Fans of the first book in the series will be glad to know that all of the themes - including the humour and wit, the mix of historical fiction and satire - are still present in this sequel. Several characters from Anno Dracula reappear, with Kate Reed playing a fairly major role, but Newman draws in an expansive new character set, with the same mix of fictional alongside the historical. This occasionally leads to an overabundance of references, but doesn't detract from the story. The Bloody Red Baron, is a darker, more harrowing tale than the first in the series, a necessity in part because of the setting. The author doesn't make light of the war, and the depictions hold their own against more traditional historical fictions which are set during the period. The sections in the trenches, in particular, are quite gruesome and can be difficult to read but it is a successful depiction of the trials of war.
Contained within this new edition is also the novella, Anno Dracula 1923: Vampire Romance, which features Geneviève Dieudonné, and pays homage to the `whodunnit' murder mystery. It is a relief after the bloody tale of the war in the main story, to read a much lighter, humorous tale, and this is a very funny story with a particularly British humour. Set in Mildew Manor, an isolated mansion in the Lake District, it is a classic take on the locked room murder.

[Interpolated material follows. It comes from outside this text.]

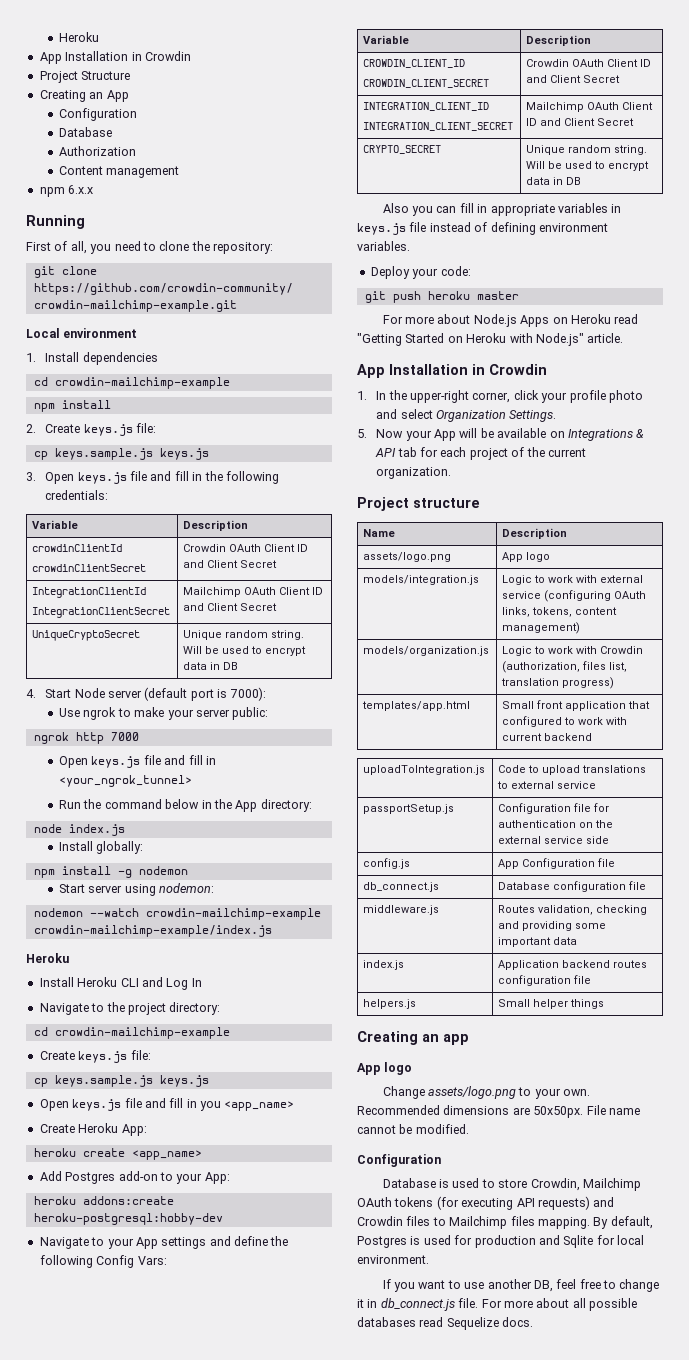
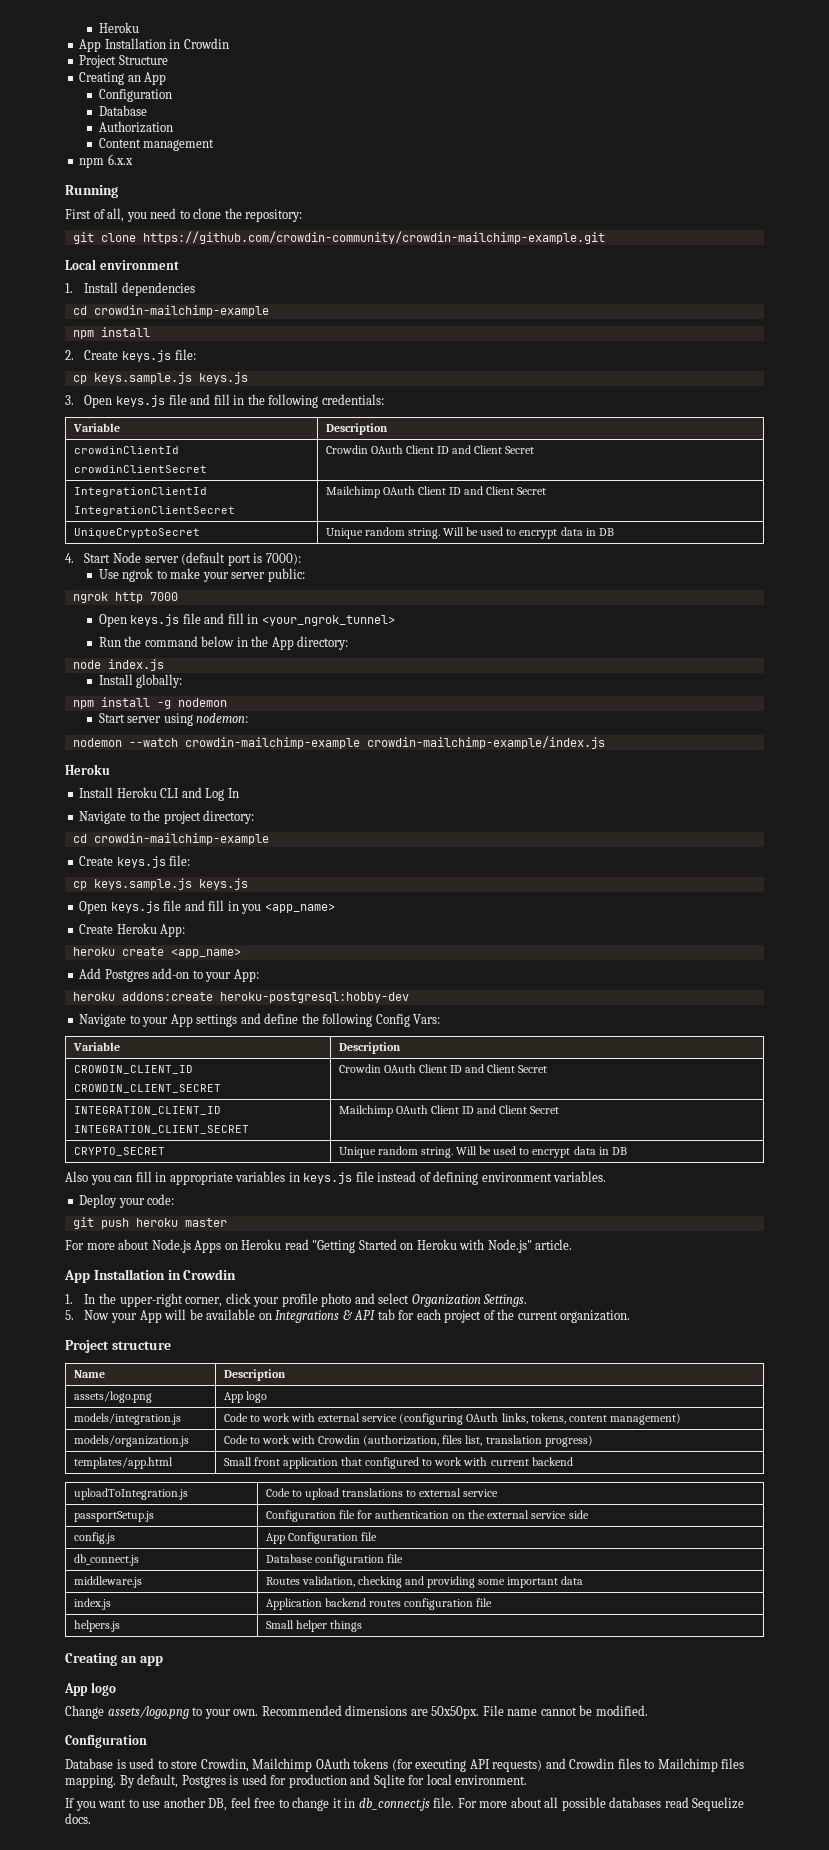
[502,575,533,585] Logic -> [223,1413,248,1422] Code
[502,646,533,656] Logic -> [223,1435,248,1444] Code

The two stories in this book are a wonderful continuance of the Anno Dracula world, and while The Bloody Red Baron is slightly more difficult to read than the original novel, it is still as enjoyable. The novella too is expertly delivered, with verve and humour that contrasts to the earlier story, and a plot that will keep readers guessing. Together, the books are a welcome addition to Kim Newman's alternate history, creating additional colouring and background to his already excellent vampire-filled world.